%%
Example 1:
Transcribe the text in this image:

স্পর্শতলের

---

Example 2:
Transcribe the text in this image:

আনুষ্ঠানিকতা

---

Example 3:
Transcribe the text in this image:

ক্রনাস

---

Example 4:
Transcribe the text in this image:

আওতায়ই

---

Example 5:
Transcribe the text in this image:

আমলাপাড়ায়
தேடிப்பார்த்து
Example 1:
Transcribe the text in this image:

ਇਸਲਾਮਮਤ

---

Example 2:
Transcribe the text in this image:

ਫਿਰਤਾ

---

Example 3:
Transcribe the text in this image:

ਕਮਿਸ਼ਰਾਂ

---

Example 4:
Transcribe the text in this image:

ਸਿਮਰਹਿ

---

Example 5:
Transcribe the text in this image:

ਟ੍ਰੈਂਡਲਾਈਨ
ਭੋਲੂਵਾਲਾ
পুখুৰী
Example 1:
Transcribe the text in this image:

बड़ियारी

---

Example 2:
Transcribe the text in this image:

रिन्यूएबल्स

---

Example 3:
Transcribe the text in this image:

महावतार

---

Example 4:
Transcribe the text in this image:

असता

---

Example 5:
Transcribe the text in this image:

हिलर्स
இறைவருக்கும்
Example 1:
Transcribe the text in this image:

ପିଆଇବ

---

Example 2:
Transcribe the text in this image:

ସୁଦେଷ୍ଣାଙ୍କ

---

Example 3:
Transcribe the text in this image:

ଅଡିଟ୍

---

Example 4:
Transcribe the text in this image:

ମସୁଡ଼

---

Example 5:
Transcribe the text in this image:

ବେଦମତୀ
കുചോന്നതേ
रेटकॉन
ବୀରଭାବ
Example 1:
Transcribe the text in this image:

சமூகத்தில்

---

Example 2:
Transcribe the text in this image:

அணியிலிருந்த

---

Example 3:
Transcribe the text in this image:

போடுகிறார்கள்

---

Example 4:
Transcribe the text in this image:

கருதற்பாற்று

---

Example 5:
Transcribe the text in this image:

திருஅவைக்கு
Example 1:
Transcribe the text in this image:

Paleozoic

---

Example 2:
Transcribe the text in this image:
%%
• **WHAT NEEDS TO BE DONE**
The answer consists of the whole listing, restated exactly.

• **OUTPUT**
Example 1:
Transcribe the text in this image:

স্পর্শতলের

---

Example 2:
Transcribe the text in this image:

আনুষ্ঠানিকতা

---

Example 3:
Transcribe the text in this image:

ক্রনাস

---

Example 4:
Transcribe the text in this image:

আওতায়ই

---

Example 5:
Transcribe the text in this image:

আমলাপাড়ায়
தேடிப்பார்த்து
Example 1:
Transcribe the text in this image:

ਇਸਲਾਮਮਤ

---

Example 2:
Transcribe the text in this image:

ਫਿਰਤਾ

---

Example 3:
Transcribe the text in this image:

ਕਮਿਸ਼ਰਾਂ

---

Example 4:
Transcribe the text in this image:

ਸਿਮਰਹਿ

---

Example 5:
Transcribe the text in this image:

ਟ੍ਰੈਂਡਲਾਈਨ
ਭੋਲੂਵਾਲਾ
পুখুৰী
Example 1:
Transcribe the text in this image:

बड़ियारी

---

Example 2:
Transcribe the text in this image:

रिन्यूएबल्स

---

Example 3:
Transcribe the text in this image:

महावतार

---

Example 4:
Transcribe the text in this image:

असता

---

Example 5:
Transcribe the text in this image:

हिलर्स
இறைவருக்கும்
Example 1:
Transcribe the text in this image:

ପିଆଇବ

---

Example 2:
Transcribe the text in this image:

ସୁଦେଷ୍ଣାଙ୍କ

---

Example 3:
Transcribe the text in this image:

ଅଡିଟ୍

---

Example 4:
Transcribe the text in this image:

ମସୁଡ଼

---

Example 5:
Transcribe the text in this image:

ବେଦମତୀ
കുചോന്നതേ
रेटकॉन
ବୀରଭାବ
Example 1:
Transcribe the text in this image:

சமூகத்தில்

---

Example 2:
Transcribe the text in this image:

அணியிலிருந்த

---

Example 3:
Transcribe the text in this image:

போடுகிறார்கள்

---

Example 4:
Transcribe the text in this image:

கருதற்பாற்று

---

Example 5:
Transcribe the text in this image:

திருஅவைக்கு
Example 1:
Transcribe the text in this image:

Paleozoic

---

Example 2:
Transcribe the text in this image:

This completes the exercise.